Should You Refinance When You Get a New Job?


September 21, 2017

refinance-when-get-new-job

If you move into a new job, or even a new, higher paying position with the same organisation, will you be able to refinance and get a better deal on your loan? While your income level is a major factor in determining if you are eligible for the most competitive loan products on the market, there are many other factors that play a significant role as well.

Also, what you may not realise is that many lenders may not offer you a great loan because both your consistency of employment and your recent income, will also be factored into your loan eligibility. The fact that you just changed jobs could be a red flag to some banks.

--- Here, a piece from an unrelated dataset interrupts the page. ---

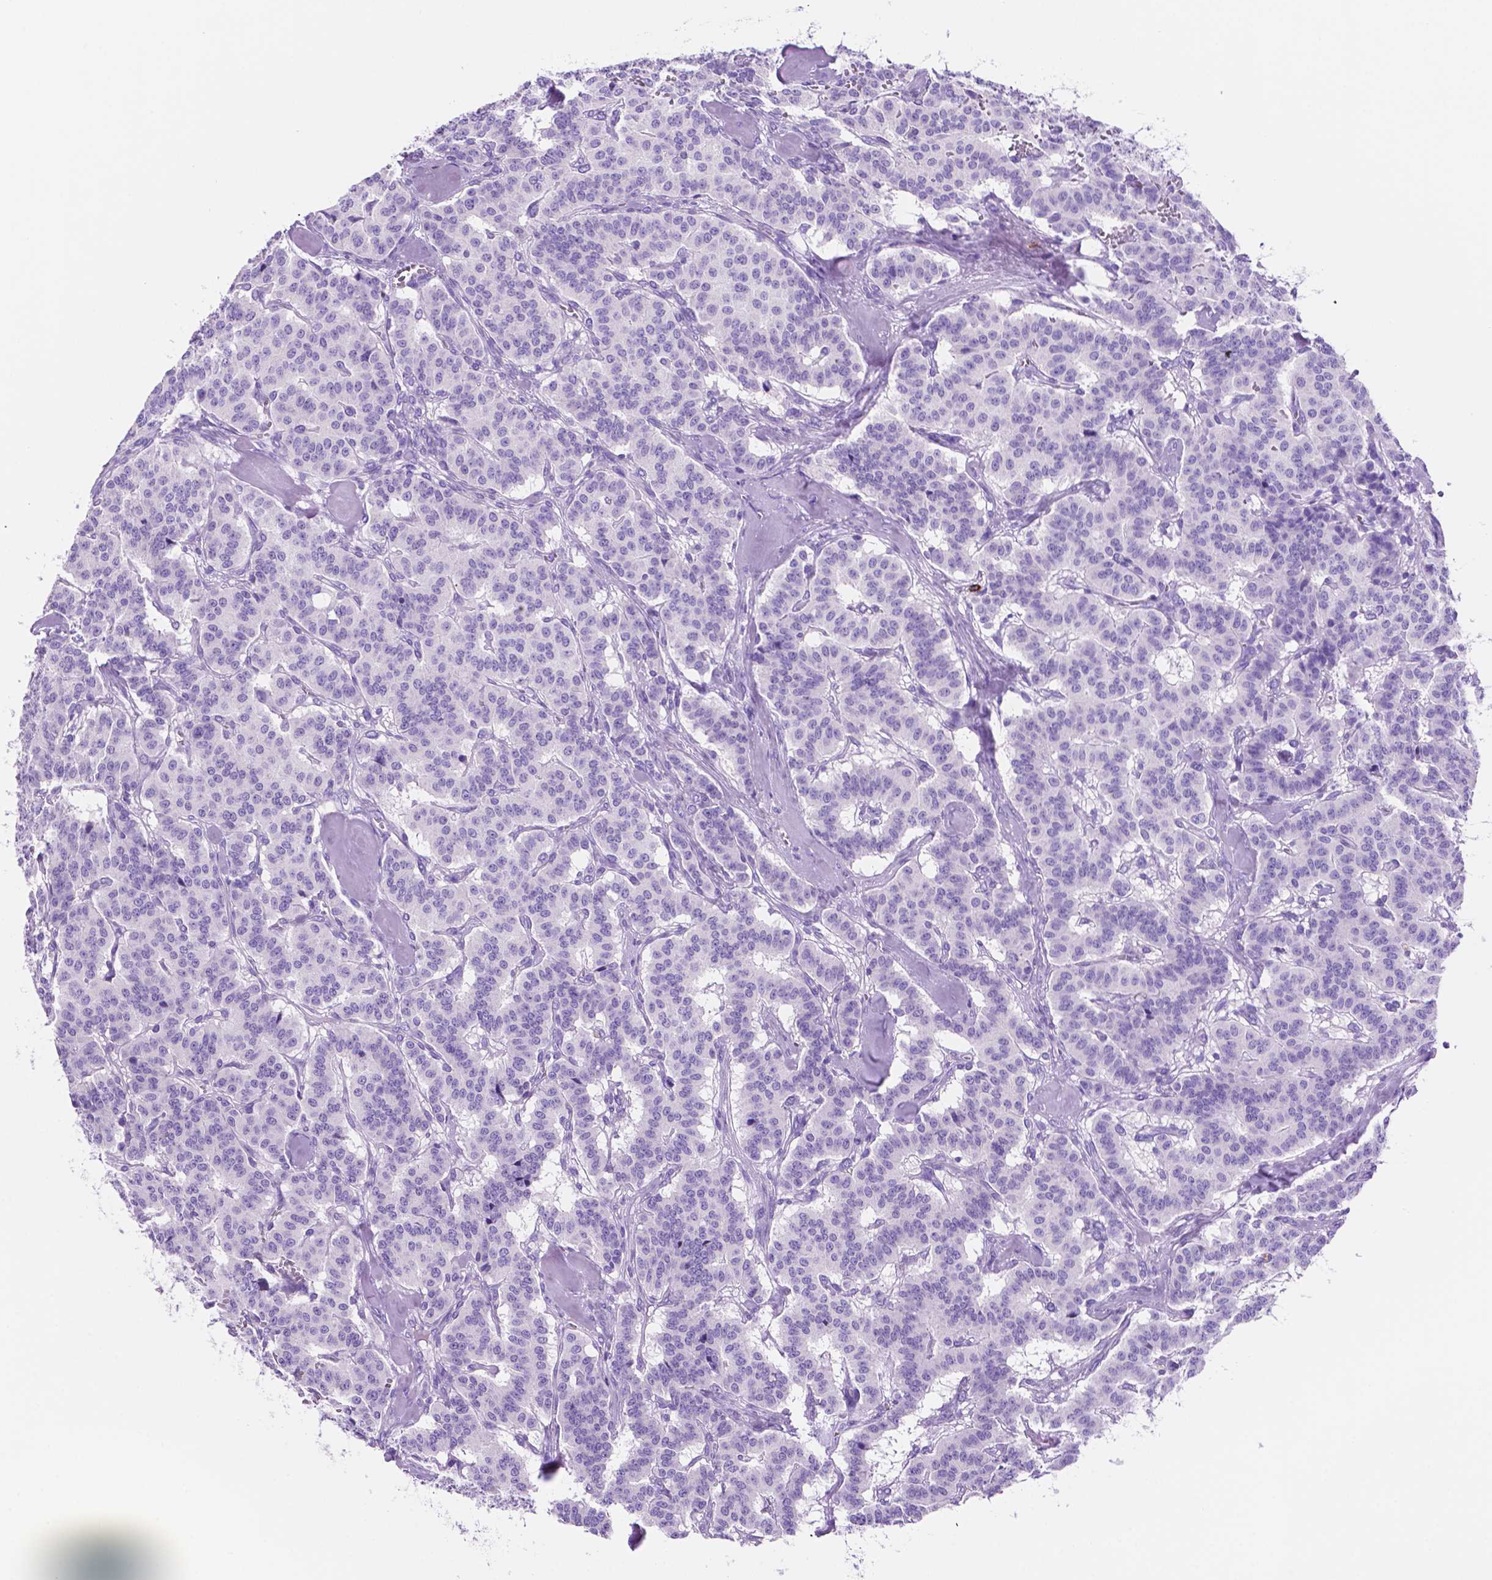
{"staining": {"intensity": "negative", "quantity": "none", "location": "none"}, "tissue": "carcinoid", "cell_type": "Tumor cells", "image_type": "cancer", "snomed": [{"axis": "morphology", "description": "Normal tissue, NOS"}, {"axis": "morphology", "description": "Carcinoid, malignant, NOS"}, {"axis": "topography", "description": "Lung"}], "caption": "Protein analysis of malignant carcinoid demonstrates no significant staining in tumor cells. (Stains: DAB (3,3'-diaminobenzidine) immunohistochemistry with hematoxylin counter stain, Microscopy: brightfield microscopy at high magnification).", "gene": "FOXB2", "patient": {"sex": "female", "age": 46}}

Banks Don’t Like Inconsistency

The blue chip borrowers are those who have a stable employment with a steady or rising income. This makes it easier for banks to assess how much you’ll be able to afford now – and twenty years from now. If you have a history of moving from one job to another every year or two, some lenders may deny your application or at least will require other qualifiers such as excellent credit and strong savings habits to feel secure you are someone who is responsible enough to handle a mortgage.

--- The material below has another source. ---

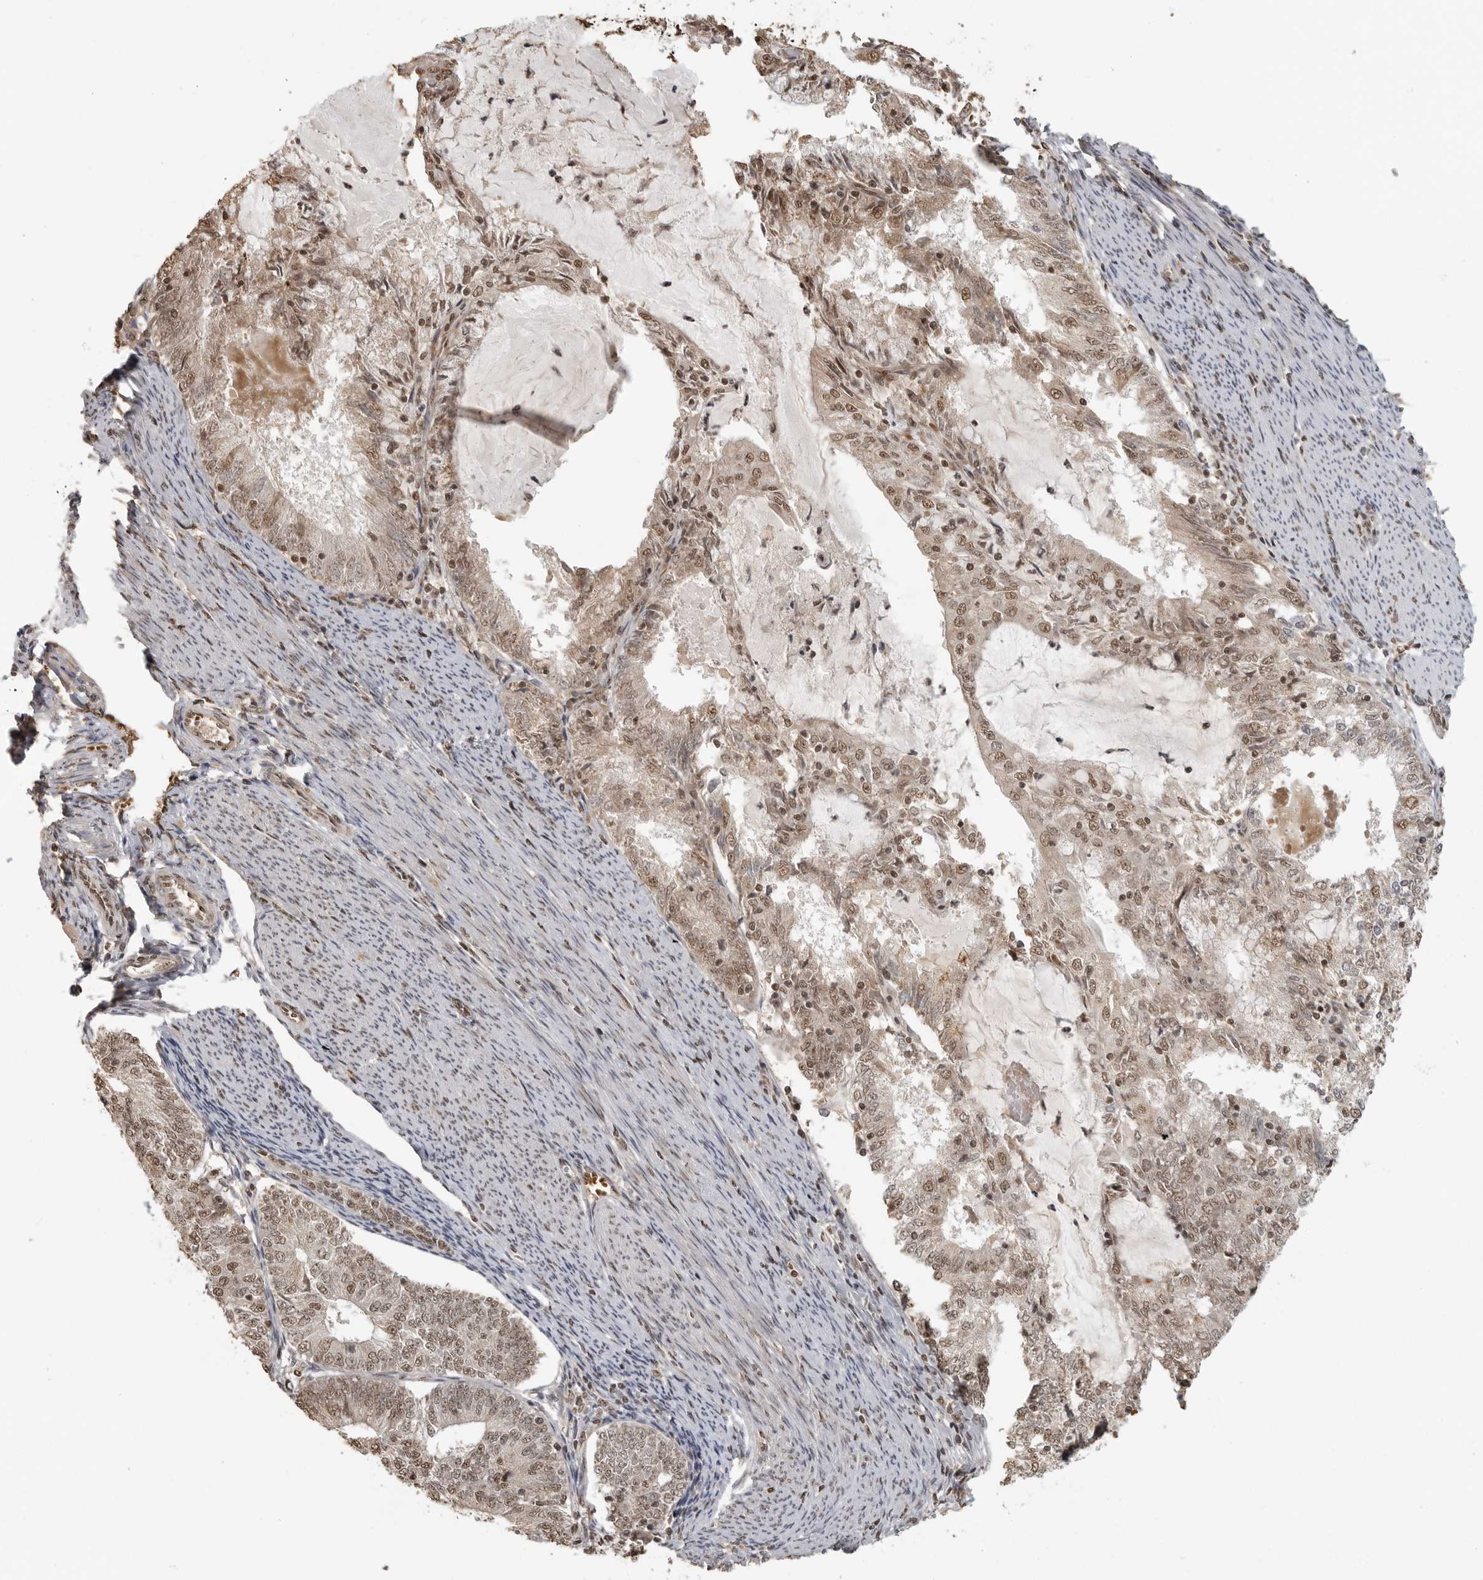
{"staining": {"intensity": "moderate", "quantity": ">75%", "location": "nuclear"}, "tissue": "endometrial cancer", "cell_type": "Tumor cells", "image_type": "cancer", "snomed": [{"axis": "morphology", "description": "Adenocarcinoma, NOS"}, {"axis": "topography", "description": "Endometrium"}], "caption": "Protein staining shows moderate nuclear positivity in approximately >75% of tumor cells in endometrial adenocarcinoma.", "gene": "CLOCK", "patient": {"sex": "female", "age": 57}}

Aside from income, lenders will consider how often you change jobs, as well as if you have or are considering a brand new career direction. While making a career overhaul may be exciting to you, it doesn’t excite banks. They want to see a built up a track record for success in whatever industry you are currently working in.

How Long Should You Wait to Refinance?

If you can hold off on refinancing, you may have a better chance of securing a competitive loan. Ideally, lenders want to see you’ve been in your current position for at least 6 to 12 months. You’ll be eligible for better loan products if you’ve been working for the same organisation for over a year.

What if you want to refinance now for other reasons? You do have some options. First, you may be able to refinance even if you’ve only been in your new job for a few months if you have a large down payment or have built up a lot of equity in your home. On the other hand, don’t expect to borrow more than 80% of the loan to value ratio without a solid income and employment history.

There are lenders out there who have more flexible lending policies. Talk to a mortgage broker or specialist about working with specialised lenders who will be willing to look at alternative factors such as other sources of income like investments or royalties, and a proven ability to earn a high income within your industry.

Shop around and explore your options. Take an honest look at your finances, lifestyle habits and borrowing power. Getting a new job shouldn’t hold you back – it’s something to be proud of. As long as you do your research and are smart about choosing your new loan and when to apply for it, your career and your new mortgage can open even more doors for your financial future.